> ИЗБРАННЫЙ ФРАГМЕНТ
Первый и самый реальный мотив показал наименьшую эффективность и силу. Бойкот, начавшийся 1 апреля, в первую очередь направленный против еврейских магазинов, быстро сошел на нет, и вплоть до 1938 года активности иудеев в экономике почти никто не препятствовал, – не в последнюю очередь благодаря покровительству рейхсминистра экономики Шахта.
Второй мотив составлял основу "Нюрнбергских законов" от 15 сентября 1935 года, которые превращали иудеев в простых "государственных подданных", но, конечно же, выходили за рамки государственно-правовых аспектов в той мере, в какой они – в соответствии с феодальными, но также и американскими примерами – вводили в законодательство понятие "крови" и угрожали наказанием за совершение бракосочетаний и даже за внебрачные сношения между евреями и немцами. Абсолютно сионистским было и трансфер-соглашение (Haarva), которое должно было облегчить евреям выезд в Палестину.
Третий мотив представлял устойчивый, хотя и скорее пропагандистский топос.

> НАБОР ЗАПИСЕЙ
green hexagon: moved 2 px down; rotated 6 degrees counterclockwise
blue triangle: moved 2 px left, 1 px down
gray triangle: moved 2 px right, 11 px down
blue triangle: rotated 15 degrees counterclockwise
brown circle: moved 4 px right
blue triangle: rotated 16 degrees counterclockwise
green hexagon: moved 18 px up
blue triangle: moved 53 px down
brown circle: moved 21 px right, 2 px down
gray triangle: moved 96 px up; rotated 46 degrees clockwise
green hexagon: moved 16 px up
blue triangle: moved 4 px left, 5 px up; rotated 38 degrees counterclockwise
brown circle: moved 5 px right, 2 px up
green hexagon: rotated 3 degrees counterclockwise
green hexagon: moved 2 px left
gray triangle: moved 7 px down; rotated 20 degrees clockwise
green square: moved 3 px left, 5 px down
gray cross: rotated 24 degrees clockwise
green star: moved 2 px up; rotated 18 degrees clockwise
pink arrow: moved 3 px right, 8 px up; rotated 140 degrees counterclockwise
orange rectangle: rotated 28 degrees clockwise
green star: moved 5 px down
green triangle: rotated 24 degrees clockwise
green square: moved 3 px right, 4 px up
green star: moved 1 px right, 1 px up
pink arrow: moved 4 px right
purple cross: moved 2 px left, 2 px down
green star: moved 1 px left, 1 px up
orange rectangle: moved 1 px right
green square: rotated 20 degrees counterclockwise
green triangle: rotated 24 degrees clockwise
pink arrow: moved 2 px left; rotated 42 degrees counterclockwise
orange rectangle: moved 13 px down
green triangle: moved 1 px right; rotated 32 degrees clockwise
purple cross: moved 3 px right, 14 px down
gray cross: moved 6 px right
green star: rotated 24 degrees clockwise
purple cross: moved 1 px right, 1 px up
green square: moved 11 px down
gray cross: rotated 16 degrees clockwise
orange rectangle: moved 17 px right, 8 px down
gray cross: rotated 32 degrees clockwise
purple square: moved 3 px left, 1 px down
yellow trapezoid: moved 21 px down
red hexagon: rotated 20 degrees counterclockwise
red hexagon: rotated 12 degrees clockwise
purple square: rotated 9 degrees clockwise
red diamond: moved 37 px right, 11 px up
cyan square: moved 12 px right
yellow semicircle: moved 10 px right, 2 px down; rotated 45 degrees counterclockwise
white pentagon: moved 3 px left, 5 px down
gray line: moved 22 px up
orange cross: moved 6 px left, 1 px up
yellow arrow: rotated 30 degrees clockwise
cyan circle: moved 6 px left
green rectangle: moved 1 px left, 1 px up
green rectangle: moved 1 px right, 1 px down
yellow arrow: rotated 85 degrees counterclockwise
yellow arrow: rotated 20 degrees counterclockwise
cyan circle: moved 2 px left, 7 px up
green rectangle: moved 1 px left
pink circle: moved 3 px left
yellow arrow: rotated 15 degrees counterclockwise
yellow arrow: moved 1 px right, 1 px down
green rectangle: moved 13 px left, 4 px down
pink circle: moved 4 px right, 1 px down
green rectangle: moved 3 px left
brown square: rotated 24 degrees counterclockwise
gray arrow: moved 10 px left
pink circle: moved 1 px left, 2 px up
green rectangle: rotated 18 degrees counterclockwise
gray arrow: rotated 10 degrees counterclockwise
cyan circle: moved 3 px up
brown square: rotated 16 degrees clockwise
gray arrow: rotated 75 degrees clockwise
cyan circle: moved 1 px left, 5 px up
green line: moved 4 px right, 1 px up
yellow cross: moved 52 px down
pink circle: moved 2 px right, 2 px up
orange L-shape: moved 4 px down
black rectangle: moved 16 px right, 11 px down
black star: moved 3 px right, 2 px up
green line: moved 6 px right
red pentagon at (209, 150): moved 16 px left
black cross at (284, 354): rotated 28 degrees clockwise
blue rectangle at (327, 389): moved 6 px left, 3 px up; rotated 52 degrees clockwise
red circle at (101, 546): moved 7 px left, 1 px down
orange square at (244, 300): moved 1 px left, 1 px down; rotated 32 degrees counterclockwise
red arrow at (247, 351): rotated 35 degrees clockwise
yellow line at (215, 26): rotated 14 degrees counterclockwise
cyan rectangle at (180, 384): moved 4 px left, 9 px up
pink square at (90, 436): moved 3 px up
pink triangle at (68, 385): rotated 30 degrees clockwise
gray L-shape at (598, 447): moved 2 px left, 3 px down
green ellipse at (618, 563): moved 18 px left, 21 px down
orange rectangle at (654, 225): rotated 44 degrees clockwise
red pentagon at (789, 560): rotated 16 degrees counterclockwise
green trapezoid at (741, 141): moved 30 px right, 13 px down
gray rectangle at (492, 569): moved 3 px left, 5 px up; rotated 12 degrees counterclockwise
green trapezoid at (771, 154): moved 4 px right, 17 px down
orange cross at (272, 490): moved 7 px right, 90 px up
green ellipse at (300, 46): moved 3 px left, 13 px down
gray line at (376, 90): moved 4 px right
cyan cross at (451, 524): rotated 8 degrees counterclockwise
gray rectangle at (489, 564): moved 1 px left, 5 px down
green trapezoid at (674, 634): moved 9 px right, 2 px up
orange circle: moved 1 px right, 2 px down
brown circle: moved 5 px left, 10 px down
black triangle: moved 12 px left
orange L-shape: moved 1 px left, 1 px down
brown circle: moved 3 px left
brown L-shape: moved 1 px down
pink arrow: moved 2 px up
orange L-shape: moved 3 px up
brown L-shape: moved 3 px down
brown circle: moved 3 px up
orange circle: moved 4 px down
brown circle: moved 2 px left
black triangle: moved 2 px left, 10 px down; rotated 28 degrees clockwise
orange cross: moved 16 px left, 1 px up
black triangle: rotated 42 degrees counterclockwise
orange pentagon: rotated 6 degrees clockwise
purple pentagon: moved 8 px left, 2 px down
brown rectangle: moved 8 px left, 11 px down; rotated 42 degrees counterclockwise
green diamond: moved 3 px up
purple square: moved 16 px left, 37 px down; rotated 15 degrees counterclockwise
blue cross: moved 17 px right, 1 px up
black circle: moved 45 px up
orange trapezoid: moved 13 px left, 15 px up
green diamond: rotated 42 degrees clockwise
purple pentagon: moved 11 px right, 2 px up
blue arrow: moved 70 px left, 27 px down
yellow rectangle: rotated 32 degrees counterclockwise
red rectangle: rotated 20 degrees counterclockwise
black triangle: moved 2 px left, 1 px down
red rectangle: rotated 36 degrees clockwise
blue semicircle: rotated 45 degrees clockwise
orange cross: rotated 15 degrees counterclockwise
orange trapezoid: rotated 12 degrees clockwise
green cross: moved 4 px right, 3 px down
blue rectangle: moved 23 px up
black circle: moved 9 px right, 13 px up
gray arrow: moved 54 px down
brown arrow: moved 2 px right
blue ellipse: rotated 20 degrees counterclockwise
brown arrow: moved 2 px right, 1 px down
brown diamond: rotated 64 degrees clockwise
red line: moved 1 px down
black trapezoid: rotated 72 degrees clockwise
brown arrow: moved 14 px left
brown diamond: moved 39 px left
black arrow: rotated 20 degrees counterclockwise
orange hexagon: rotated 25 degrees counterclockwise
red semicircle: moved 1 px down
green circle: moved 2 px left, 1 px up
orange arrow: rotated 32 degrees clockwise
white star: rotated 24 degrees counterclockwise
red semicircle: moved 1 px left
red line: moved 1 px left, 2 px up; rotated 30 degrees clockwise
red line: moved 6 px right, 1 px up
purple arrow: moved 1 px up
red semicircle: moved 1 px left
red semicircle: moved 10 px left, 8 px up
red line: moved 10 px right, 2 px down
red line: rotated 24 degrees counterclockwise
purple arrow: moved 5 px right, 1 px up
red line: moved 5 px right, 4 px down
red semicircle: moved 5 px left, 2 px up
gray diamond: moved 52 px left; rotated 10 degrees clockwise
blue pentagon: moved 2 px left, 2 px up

> ПИСЬМЕННЫЕ ЗАДАНИЯ
**a)** Перепишите без изменений часть отрывка о бойкоте и «Нюрнбергских законах», которая открывается словами, содержащими «Второй мотив составлял», и завершается словами «скорее пропагандистский топос.».
**b)** Допишите следующую часть отрывка о бойкоте и «Нюрнбергских законах», продолжив его сразу после последнего предложения.

> ОТВЕТЫ К ЗАДАНИЯМ
**a)**
Второй мотив составлял основу "Нюрнбергских законов" от 15 сентября 1935 года, которые превращали иудеев в простых "государственных подданных", но, конечно же, выходили за рамки государственно-правовых аспектов в той мере, в какой они – в соответствии с феодальными, но также и американскими примерами – вводили в законодательство понятие "крови" и угрожали наказанием за совершение бракосочетаний и даже за внебрачные сношения между евреями и немцами. Абсолютно сионистским было и трансфер-соглашение (Haarva), которое должно было облегчить евреям выезд в Палестину.
Третий мотив представлял устойчивый, хотя и скорее пропагандистский топос.

**b)**
Четвертый мотив последовательно выражал всю остроту революционного характера национал-социализма. Актуальность здесь получал вопрос о том, не означал ли он настоящего объявления войны "Западу" ("Abendland"), защитниками которого националисты – в отличие от Эрнста Никиша и других национал-революционеров – себя безапелляционно провозглашали.
То, что Гитлер, сражаясь с церковью и дискриминируя евреев, во многих государствах и особенно в Англии создавал себе многочисленных антагонистов, которые в противном случае оставались бы нейтральными по отношению к чистому национал-социализму, делают очевидным многочисленные высказывания англичан, которые заявляли: "Я думаю, расистское преследование принадлежит какой-то другой эпохе". s С другой стороны, даже Наум Гольдманн в своих воспоминаниях сообщает, что хотя на еврейском всемирном конгрессе он и провозгласил "еврейский бойкот нацистской Германии", однако вопреки жестким нападкам энергично выступал за трансферное соглашение.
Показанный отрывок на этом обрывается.